Before the NZ Special Protection Service could get to her, three kids who were fishing pulled her out of the water. She was so grateful she offered the kids whatever they wanted.
The first kid said "I want to go to Disneyland".
Helen said "No problem, I'll get you there on a NZ Air Force plane"
The second kid said, "I want a new pair of Jonah LOMU Adidas Rugby boots."
Helen said, "I'll get them for you and even get our Jonah sign them!"
The third kid said, "I want a motorised wheelchair with a built in TV and stereo headset!"
Helen was a little perplexed by this and said, "But you don't look like you're handicapped."
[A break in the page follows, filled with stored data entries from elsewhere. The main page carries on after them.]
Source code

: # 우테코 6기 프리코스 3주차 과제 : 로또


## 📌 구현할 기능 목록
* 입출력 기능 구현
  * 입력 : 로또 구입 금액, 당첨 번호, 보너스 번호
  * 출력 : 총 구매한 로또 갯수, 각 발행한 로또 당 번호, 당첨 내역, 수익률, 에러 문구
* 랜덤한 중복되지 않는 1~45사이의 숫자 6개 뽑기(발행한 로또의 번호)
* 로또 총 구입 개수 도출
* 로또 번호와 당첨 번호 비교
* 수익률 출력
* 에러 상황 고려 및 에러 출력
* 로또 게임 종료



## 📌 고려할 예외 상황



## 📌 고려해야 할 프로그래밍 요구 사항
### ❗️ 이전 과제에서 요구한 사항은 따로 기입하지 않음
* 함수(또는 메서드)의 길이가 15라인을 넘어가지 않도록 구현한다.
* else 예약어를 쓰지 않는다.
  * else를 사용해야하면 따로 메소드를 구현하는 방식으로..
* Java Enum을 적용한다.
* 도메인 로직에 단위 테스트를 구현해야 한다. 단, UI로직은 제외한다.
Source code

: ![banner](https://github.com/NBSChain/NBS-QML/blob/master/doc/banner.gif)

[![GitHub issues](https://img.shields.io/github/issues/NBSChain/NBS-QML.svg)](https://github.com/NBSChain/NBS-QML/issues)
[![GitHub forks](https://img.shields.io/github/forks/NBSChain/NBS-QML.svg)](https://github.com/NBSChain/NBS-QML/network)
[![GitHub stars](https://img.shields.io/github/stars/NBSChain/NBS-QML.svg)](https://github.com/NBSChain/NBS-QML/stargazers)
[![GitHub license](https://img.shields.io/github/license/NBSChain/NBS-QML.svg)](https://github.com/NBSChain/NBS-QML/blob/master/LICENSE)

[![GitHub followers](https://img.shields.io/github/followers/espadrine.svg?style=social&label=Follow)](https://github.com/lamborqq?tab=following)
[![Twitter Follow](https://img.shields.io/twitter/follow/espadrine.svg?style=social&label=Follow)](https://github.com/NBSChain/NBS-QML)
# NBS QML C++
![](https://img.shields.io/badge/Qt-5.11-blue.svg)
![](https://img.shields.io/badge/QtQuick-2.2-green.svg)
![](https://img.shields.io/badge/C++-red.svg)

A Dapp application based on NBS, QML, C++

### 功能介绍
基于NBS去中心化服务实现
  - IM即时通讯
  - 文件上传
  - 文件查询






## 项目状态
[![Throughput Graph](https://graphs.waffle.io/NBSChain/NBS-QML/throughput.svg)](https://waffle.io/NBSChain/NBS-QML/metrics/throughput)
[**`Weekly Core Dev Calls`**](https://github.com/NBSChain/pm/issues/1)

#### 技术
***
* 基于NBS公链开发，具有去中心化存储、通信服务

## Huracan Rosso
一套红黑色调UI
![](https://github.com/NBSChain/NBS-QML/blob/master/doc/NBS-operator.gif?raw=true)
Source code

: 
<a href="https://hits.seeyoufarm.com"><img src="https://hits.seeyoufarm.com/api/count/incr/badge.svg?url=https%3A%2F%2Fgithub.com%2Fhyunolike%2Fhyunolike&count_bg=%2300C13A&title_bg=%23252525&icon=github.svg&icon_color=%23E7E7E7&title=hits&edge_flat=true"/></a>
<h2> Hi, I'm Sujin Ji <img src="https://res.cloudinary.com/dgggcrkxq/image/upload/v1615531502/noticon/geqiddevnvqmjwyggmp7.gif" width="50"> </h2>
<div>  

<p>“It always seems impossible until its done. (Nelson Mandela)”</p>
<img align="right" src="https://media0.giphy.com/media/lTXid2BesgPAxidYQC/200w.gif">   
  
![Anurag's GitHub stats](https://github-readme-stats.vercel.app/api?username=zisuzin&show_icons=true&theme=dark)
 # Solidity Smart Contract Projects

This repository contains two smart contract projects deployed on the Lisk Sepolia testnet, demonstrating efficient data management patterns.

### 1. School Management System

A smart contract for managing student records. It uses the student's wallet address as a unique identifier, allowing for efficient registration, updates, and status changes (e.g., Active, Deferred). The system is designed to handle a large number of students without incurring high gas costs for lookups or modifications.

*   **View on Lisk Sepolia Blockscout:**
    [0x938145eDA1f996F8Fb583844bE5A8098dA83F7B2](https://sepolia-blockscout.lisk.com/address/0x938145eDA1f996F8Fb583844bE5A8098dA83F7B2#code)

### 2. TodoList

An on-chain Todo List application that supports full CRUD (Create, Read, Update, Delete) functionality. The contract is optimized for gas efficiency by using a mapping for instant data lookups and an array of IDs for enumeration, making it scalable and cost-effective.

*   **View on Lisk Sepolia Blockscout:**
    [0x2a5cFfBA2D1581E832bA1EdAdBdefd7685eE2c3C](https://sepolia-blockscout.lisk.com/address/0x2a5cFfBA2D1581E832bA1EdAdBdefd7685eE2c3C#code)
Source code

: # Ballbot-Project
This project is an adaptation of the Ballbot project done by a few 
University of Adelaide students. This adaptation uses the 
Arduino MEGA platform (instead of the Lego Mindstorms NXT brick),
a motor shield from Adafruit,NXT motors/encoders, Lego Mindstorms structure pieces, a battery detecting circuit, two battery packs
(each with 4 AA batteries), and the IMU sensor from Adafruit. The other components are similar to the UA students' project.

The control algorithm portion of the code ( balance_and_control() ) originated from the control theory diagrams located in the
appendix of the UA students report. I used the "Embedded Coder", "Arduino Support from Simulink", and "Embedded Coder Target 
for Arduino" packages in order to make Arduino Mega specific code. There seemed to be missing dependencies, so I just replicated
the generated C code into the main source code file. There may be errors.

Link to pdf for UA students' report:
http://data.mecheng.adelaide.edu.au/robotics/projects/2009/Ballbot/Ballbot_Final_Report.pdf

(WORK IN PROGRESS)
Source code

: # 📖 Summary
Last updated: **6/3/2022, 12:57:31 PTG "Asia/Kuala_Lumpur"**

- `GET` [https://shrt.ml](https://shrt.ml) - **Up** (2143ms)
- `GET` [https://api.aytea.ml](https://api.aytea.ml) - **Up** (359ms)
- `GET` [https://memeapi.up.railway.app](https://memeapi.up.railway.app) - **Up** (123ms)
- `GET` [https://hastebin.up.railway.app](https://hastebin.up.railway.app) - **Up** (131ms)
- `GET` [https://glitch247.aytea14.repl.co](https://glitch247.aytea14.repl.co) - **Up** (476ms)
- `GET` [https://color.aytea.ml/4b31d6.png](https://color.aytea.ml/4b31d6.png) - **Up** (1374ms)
The kid said, "I will be after my dad finds out I saved you from drowning."
Cicero (40)
601305 2007-10-18 01:18:00 Helen Clark was out jogging one morning along a walkway when she tripped, fell over the bridge railing and landed in the creek below.
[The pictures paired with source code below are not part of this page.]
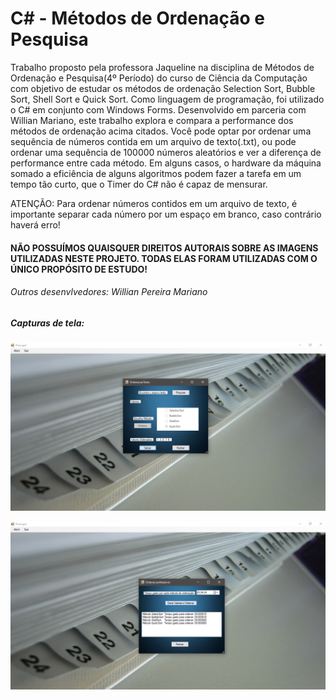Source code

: # C# - Métodos de Ordenação e Pesquisa

  Trabalho proposto pela professora Jaqueline na disciplina de Métodos de Ordenação e Pesquisa(4º Período) do curso de Ciência da Computação com objetivo de estudar os métodos de ordenação Selection Sort, Bubble Sort, Shell Sort e Quick Sort. Como linguagem de programação, foi utilizado o C# em conjunto com Windows Forms.
  Desenvolvido em parceria com Willian Mariano, este trabalho explora e compara a performance dos métodos de ordenação acima citados. Você pode optar por ordenar uma sequência de números contida em um arquivo de texto(.txt), ou pode ordenar uma sequência de 100000 números aleatórios e ver a diferença de performance entre cada método. Em alguns casos, o hardware da máquina somado a eficiência de alguns algoritmos podem fazer a tarefa em um tempo tão curto, que o Timer do C# não é capaz de mensurar. 
  
ATENÇÃO: Para ordenar números contidos em um arquivo de texto, é importante separar cada número por um espaço em branco, caso contrário haverá erro! 

#### NÃO POSSUÍMOS QUAISQUER DIREITOS AUTORAIS SOBRE AS IMAGENS UTILIZADAS NESTE PROJETO. TODAS ELAS FORAM UTILIZADAS COM O ÚNICO PROPÓSITO DE ESTUDO!

###### Outros desenvlvedores: Willian Pereira Mariano

##### Capturas de tela:

![Captura ordenação em arquivo](screenshots/captura_arquivo.png)

![Captura benchmark](screenshots/captura_benchmark.png)
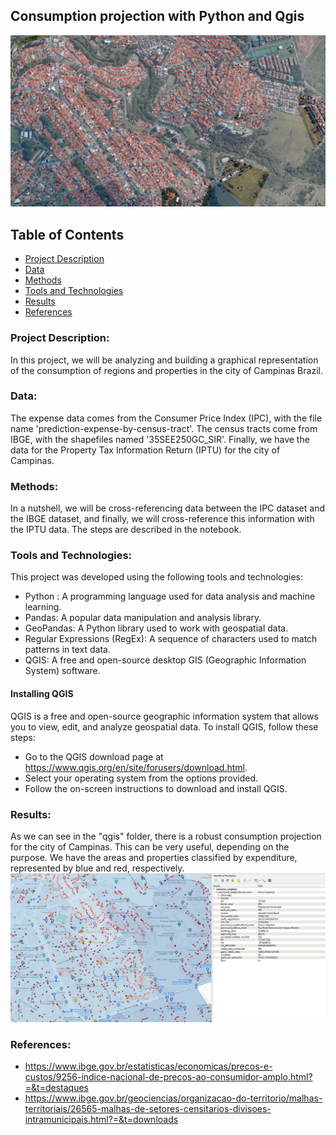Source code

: ## Consumption projection with Python and Qgis
![Campinas Projection](qgis-satellite.PNG)

## Table of Contents


- [Project Description](#project-description)
- [Data](#data)
- [Methods](#methods)
- [Tools and Technologies](#tools-and-technologies)
- [Results](#results)
- [References](#references)


### Project Description:

In this project, we will be analyzing and building a graphical representation of the consumption of regions and properties in the city of Campinas Brazil.

### Data:

The expense data comes from the Consumer Price Index (IPC), with the file name 'prediction-expense-by-census-tract'. The census tracts come from IBGE, with the shapefiles named '35SEE250GC_SIR'. Finally, we have the data for the Property Tax Information Return (IPTU) for the city of Campinas.

### Methods:

In a nutshell, we will be cross-referencing data between the IPC dataset and the IBGE dataset, and finally, we will cross-reference this information with the IPTU data. The steps are described in the notebook.

### Tools and Technologies:

This project was developed using the following tools and technologies:
- Python : A programming language used for data analysis and machine learning.
- Pandas: A popular data manipulation and analysis library.
- GeoPandas: A Python library used to work with geospatial data.
- Regular Expressions (RegEx): A sequence of characters used to match patterns in text data.
- QGIS: A free and open-source desktop GIS (Geographic Information System) software.

#### Installing QGIS

QGIS is a free and open-source geographic information system that allows you to view, edit, and analyze geospatial data. To install QGIS, follow these steps:

- Go to the QGIS download page at https://www.qgis.org/en/site/forusers/download.html.
- Select your operating system from the options provided.
- Follow the on-screen instructions to download and install QGIS.

### Results:
As we can see in the "qgis" folder, there is a robust consumption projection for the city of Campinas. This can be very useful, depending on the purpose. We have the areas and properties classified by expenditure, represented by blue and red, respectively.
![Representation of the final projection](qgis-features.PNG)
### References:

- https://www.ibge.gov.br/estatisticas/economicas/precos-e-custos/9256-indice-nacional-de-precos-ao-consumidor-amplo.html?=&t=destaques
- https://www.ibge.gov.br/geociencias/organizacao-do-territorio/malhas-territoriais/26565-malhas-de-setores-censitarios-divisoes-intramunicipais.html?=&t=downloads
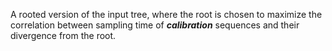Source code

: A rooted version of the input tree, where the root is chosen to maximize the correlation between sampling time of **_calibration_** sequences and their divergence from the root.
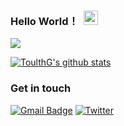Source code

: ### Hello World！ &nbsp;<img src="https://github.com/TheDudeThatCode/TheDudeThatCode/blob/master/Assets/Earth.gif" width="23px">
[![](https://count.getloli.com/get/@ToulthG)](https://count.getloli.com)


[![ToulthG's github stats](https://github-readme-stats.vercel.app/api?username=ToulthG&show_icons=true&theme=dark)](https://github.com/anuraghazra/github-readme-stats)

### Get in touch    
[![Gmail Badge](https://img.shields.io/badge/-gmail-c14438?style=for-the-badge&logo=Gmail&logoColor=ffffff)](mailto:gxf1034512354@gmail.com) 
[![Twitter](https://img.shields.io/badge/twitter-1DA1F2.svg?style=for-the-badge&logo=twitter&logoColor=ffffff)](https://twitter.com/GToulth)
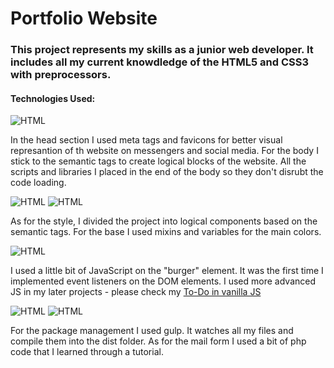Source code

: # Portfolio Website

### This project represents my skills as a junior web developer. It includes all my current knowdledge of the HTML5 and CSS3 with preprocessors. 


#### Technologies Used:
![HTML](https://img.shields.io/badge/-HTML5-red)

In the head section I used meta tags and favicons for better visual represantion of th website on messengers and social media. 
For the body I stick to the semantic tags to create logical blocks of the website. All the scripts and libraries I placed in the end of the body so they don't disrubt the code loading.

![HTML](https://img.shields.io/badge/-CSS3-blue) ![HTML](https://img.shields.io/badge/-SCSS-pink)

As for the style, I divided the project into logical components based on the semantic tags. For the base I used mixins and variables for the main colors.

![HTML](https://img.shields.io/badge/-JAVASCRIPT-yellow)

I used a little bit of JavaScript on the "burger" element. It was the first time I implemented event listeners on the DOM elements. I used more advanced JS in my later projects - please check my [To-Do in vanilla JS](https://github.com/irinamiheeva13/Todo-VanillaJs)

![HTML](https://img.shields.io/badge/-GULP-lightgrey) ![HTML](https://img.shields.io/badge/-PHP-grey)

For the package management I used gulp. It watches all my files and compile them into the dist folder. 
As for the mail form I used a bit of php code that I learned through a tutorial. 


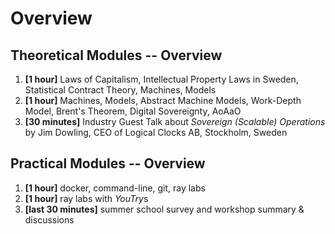 # Overview

## Theoretical Modules -- Overview

1. **[1 hour]** Laws of Capitalism, Intellectual Property Laws in Sweden, Statistical Contract Theory, Machines, Models
2. **[1 hour]** Machines, Models, Abstract Machine Models, Work-Depth Model, Brent's Theorem, Digital Sovereignty, AoAaO 
3. **[30 minutes]** Industry Guest Talk about *Sovereign (Scalable) Operations*  by Jim Dowling, CEO of Logical Clocks AB, Stockholm, Sweden

## Practical Modules -- Overview

1. **[1 hour]** docker, command-line, git, ray labs
2. **[1 hour]** ray labs with *YouTry*s
3. **[last 30 minutes]** summer school survey and workshop summary & discussions


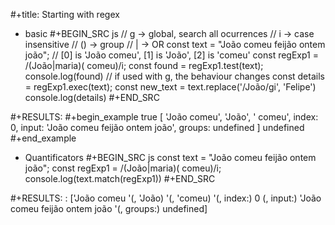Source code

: #+title: Starting with regex

* basic
#+BEGIN_SRC js
    // g -> global, search all ocurrences
    // i -> case insensitive
    // () -> group
    // | -> OR
    const text = "João comeu feijão ontem joão";
    // [0] is 'João comeu', [1] is 'João', [2] is 'comeu'
    const regExp1 = /(João|maria)( comeu)/i;
    const found = regExp1.test(text);
    console.log(found)
    // if used with g, the behaviour changes
    const details = regExp1.exec(text);
    const new_text = text.replace('/João/gi', 'Felipe')
    console.log(details)
#+END_SRC

#+RESULTS:
#+begin_example
true
[
  'João comeu',
  'João',
  ' comeu',
  index: 0,
  input: 'João comeu feijão ontem joão',
  groups: undefined
]
undefined
#+end_example

* Quantificators
#+BEGIN_SRC js
  const text = "João comeu feijão ontem joão";
  const regExp1 = /(João|maria)( comeu)/i;
  console.log(text.match(regExp1))
#+END_SRC

#+RESULTS:
: ['João comeu '(\, 'João) '(\, 'comeu) '(\, index:) 0 (\, input:) 'João comeu feijão ontem joão '(\, groups:) undefined]
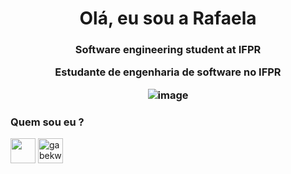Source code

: <h1 align="center">Olá, eu sou a Rafaela </h1>
<h3 align="center"> Software engineering student at IFPR 

Estudante de engenharia de software no IFPR 
 
![image](https://user-images.githubusercontent.com/76081229/176014306-d40995c7-4a44-4e14-9bf0-69e716dd6003.png)
</h3>


<h3 align="left"> Quem sou eu ? <src="https://cdn-icons-png.flaticon.com/512/920/920938.png" alt="gabekw.twitter" height="40" width="40" /></a></h3>
<p align="left">
<a href="https://www.linkedin.com/in/gabriellekwsiqueira/" target="blank"><img align="center" src="https://cdn-icons-png.flaticon.com/512/145/145807.png" height="40" width="40" /></a> 
<a href="https://instagram.com/costah.rafa?igshid=YmMyMTA2MY=" target="blank"><img align="center" src="https://cdn-icons-png.flaticon.com/512/1409/1409946.png" alt="gabekw.twitter" height="40" width="40" /></a>
</p>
Before the NZ Special Protection Service could get to her, three kids who were fishing pulled her out of the water. She was so grateful she offered the kids whatever they wanted.
The first kid said "I want to go to Disneyland".
Helen said "No problem, I'll get you there on a NZ Air Force plane"
The second kid said, "I want a new pair of Jonah LOMU Adidas Rugby boots."
Helen said, "I'll get them for you and even get our Jonah sign them!"
The third kid said, "I want a motorised wheelchair with a built in TV and stereo headset!"
Helen was a little perplexed by this and said, "But you don't look like you're handicapped."
The kid said, "I will be after my dad finds out I saved you from drowning."